WHAT YOU NEED TO DO: Make an exact copy of the lines from the top of the entries below through the line with "X205359000Y-113919000D03*". Leave all pictures out.

RECORDS SUPPLIED:
++++++++++
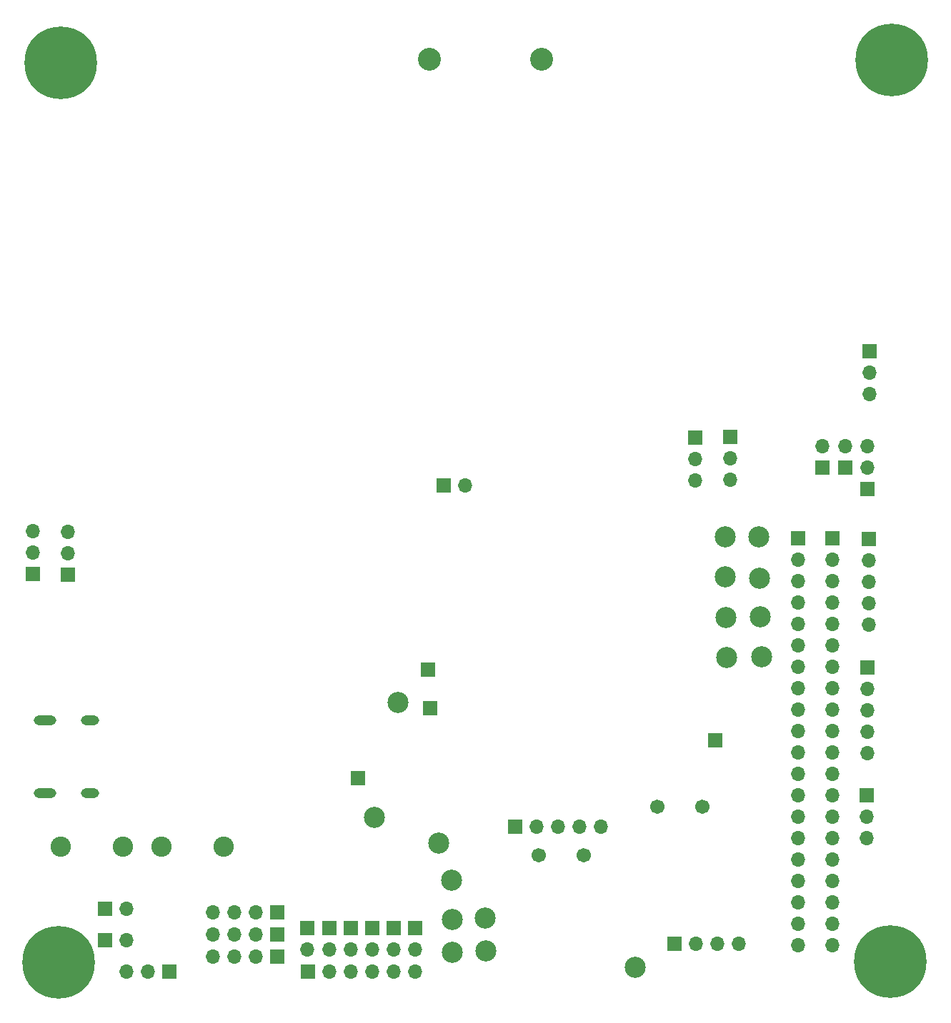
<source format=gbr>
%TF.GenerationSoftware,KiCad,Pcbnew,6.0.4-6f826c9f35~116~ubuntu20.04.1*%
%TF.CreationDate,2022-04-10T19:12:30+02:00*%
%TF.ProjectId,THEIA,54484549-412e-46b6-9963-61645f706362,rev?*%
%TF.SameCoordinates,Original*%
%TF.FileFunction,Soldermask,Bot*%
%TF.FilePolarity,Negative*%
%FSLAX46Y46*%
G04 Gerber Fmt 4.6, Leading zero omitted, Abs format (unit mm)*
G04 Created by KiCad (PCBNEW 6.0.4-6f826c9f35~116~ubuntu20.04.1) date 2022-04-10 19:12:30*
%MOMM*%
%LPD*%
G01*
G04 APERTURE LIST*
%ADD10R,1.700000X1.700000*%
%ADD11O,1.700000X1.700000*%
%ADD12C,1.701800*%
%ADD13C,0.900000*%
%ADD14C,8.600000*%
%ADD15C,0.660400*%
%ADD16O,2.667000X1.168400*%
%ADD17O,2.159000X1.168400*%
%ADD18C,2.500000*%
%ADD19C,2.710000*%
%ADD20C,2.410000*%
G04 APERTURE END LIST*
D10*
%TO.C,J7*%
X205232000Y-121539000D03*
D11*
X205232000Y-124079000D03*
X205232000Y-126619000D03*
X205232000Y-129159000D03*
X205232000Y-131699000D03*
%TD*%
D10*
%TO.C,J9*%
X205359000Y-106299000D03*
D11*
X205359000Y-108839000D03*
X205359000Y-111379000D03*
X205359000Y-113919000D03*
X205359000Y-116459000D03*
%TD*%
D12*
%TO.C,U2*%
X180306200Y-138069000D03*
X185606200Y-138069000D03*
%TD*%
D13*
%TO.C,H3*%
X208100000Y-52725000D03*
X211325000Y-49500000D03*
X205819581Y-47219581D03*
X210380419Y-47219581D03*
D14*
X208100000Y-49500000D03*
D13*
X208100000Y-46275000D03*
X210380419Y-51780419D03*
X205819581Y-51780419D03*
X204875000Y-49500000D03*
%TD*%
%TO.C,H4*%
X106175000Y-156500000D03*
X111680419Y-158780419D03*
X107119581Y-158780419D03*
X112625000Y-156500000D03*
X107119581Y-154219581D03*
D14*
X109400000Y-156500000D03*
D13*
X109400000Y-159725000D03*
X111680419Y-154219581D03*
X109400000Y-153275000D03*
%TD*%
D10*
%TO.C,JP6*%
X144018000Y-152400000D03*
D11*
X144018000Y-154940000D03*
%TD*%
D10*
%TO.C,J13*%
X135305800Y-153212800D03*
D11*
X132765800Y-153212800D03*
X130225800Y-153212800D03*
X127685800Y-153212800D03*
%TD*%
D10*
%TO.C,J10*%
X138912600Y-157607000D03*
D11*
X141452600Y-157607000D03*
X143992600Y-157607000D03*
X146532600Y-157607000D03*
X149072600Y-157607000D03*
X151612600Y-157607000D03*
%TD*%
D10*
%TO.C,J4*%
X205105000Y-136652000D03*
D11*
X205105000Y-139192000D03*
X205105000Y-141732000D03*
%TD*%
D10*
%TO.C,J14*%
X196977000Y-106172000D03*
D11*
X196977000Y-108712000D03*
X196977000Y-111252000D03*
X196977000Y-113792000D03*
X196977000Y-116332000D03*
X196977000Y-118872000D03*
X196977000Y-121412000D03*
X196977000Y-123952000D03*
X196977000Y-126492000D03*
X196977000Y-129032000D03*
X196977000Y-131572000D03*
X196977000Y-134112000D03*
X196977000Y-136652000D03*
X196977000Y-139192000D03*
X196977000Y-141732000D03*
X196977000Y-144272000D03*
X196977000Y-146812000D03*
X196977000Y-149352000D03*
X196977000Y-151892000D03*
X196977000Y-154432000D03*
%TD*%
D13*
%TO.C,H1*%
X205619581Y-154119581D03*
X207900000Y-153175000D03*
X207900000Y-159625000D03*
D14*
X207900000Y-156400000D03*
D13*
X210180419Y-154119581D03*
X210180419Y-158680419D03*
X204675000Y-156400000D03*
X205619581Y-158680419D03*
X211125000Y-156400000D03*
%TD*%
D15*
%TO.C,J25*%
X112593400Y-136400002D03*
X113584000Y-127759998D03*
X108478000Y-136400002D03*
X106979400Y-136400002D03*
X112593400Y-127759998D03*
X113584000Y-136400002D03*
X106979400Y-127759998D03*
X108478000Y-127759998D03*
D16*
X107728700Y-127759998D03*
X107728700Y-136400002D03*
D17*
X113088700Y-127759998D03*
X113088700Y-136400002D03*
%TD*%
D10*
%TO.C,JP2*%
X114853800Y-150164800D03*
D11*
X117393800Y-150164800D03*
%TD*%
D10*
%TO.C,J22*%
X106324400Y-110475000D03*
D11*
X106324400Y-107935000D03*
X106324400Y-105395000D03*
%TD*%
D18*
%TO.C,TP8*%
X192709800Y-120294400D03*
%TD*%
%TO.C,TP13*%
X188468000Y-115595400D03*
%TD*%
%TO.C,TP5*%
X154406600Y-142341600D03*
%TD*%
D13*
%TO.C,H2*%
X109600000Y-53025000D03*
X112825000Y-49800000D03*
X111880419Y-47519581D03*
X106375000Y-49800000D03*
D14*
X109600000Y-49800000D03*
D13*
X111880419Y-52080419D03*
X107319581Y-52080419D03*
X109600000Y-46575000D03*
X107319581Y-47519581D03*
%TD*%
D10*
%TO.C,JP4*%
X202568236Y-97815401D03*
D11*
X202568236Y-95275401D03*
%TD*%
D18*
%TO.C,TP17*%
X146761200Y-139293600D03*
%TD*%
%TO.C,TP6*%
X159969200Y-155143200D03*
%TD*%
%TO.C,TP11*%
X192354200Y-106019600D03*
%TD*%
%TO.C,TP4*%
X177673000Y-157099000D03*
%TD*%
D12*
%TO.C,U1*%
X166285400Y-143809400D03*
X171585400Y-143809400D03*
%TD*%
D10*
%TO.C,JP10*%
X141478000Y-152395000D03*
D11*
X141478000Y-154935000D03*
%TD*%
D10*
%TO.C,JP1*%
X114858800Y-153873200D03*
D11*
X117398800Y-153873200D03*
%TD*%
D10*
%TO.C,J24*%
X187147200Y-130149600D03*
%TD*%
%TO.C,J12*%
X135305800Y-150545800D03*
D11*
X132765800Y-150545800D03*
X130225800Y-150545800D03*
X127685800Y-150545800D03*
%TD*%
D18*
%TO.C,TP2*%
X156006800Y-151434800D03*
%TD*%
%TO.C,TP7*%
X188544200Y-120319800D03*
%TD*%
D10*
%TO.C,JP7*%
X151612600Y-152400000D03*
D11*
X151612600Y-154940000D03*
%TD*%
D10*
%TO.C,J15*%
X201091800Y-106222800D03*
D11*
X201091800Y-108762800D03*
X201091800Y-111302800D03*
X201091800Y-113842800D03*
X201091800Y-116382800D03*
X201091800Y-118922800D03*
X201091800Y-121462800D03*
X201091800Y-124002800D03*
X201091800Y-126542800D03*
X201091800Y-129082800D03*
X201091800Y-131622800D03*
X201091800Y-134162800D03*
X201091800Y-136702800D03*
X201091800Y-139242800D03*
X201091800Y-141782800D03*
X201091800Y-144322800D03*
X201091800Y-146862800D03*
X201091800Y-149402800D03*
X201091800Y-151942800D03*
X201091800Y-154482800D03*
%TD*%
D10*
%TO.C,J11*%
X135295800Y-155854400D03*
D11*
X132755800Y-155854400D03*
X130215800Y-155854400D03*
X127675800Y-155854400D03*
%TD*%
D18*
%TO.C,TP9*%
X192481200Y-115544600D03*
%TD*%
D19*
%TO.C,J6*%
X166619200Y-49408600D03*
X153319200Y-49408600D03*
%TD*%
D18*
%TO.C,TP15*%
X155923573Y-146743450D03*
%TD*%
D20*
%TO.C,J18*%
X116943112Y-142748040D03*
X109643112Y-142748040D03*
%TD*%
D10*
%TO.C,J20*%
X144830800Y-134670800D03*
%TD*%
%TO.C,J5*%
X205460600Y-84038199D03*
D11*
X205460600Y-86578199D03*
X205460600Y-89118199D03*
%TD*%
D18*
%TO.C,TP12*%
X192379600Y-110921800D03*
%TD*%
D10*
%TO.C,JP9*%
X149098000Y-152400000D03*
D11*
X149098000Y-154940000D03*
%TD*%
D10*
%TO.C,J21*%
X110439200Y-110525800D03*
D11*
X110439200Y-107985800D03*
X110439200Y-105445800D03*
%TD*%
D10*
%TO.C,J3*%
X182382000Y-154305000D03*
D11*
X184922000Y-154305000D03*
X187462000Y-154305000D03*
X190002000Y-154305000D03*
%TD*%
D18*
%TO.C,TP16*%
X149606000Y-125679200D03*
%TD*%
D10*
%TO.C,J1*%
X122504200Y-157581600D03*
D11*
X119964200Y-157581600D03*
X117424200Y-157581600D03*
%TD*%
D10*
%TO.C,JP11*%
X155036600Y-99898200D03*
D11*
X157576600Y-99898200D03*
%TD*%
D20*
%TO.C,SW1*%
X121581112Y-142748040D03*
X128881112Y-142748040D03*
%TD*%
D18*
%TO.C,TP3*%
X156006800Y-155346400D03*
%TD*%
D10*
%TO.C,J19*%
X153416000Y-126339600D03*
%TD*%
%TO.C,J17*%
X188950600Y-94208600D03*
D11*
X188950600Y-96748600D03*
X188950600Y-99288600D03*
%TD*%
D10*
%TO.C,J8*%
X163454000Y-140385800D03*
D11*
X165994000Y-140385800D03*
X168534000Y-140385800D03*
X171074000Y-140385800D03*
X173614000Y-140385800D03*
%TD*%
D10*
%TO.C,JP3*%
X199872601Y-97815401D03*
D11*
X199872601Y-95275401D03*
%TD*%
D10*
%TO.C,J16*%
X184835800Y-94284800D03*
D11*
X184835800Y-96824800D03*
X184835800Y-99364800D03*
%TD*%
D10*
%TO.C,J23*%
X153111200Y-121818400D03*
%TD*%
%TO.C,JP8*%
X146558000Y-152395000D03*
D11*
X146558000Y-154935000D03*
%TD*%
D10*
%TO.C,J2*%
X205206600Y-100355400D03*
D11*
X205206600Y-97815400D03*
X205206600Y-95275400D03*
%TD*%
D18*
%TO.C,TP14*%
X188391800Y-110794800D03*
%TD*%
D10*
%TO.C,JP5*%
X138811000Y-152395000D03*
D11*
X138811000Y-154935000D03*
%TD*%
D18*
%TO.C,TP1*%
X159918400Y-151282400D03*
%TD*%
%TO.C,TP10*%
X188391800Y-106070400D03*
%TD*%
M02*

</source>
++++++++++
EXPECTED ANSWER:
<source format=gbr>
%TF.GenerationSoftware,KiCad,Pcbnew,6.0.4-6f826c9f35~116~ubuntu20.04.1*%
%TF.CreationDate,2022-04-10T19:12:30+02:00*%
%TF.ProjectId,THEIA,54484549-412e-46b6-9963-61645f706362,rev?*%
%TF.SameCoordinates,Original*%
%TF.FileFunction,Soldermask,Bot*%
%TF.FilePolarity,Negative*%
%FSLAX46Y46*%
G04 Gerber Fmt 4.6, Leading zero omitted, Abs format (unit mm)*
G04 Created by KiCad (PCBNEW 6.0.4-6f826c9f35~116~ubuntu20.04.1) date 2022-04-10 19:12:30*
%MOMM*%
%LPD*%
G01*
G04 APERTURE LIST*
%ADD10R,1.700000X1.700000*%
%ADD11O,1.700000X1.700000*%
%ADD12C,1.701800*%
%ADD13C,0.900000*%
%ADD14C,8.600000*%
%ADD15C,0.660400*%
%ADD16O,2.667000X1.168400*%
%ADD17O,2.159000X1.168400*%
%ADD18C,2.500000*%
%ADD19C,2.710000*%
%ADD20C,2.410000*%
G04 APERTURE END LIST*
D10*
%TO.C,J7*%
X205232000Y-121539000D03*
D11*
X205232000Y-124079000D03*
X205232000Y-126619000D03*
X205232000Y-129159000D03*
X205232000Y-131699000D03*
%TD*%
D10*
%TO.C,J9*%
X205359000Y-106299000D03*
D11*
X205359000Y-108839000D03*
X205359000Y-111379000D03*
X205359000Y-113919000D03*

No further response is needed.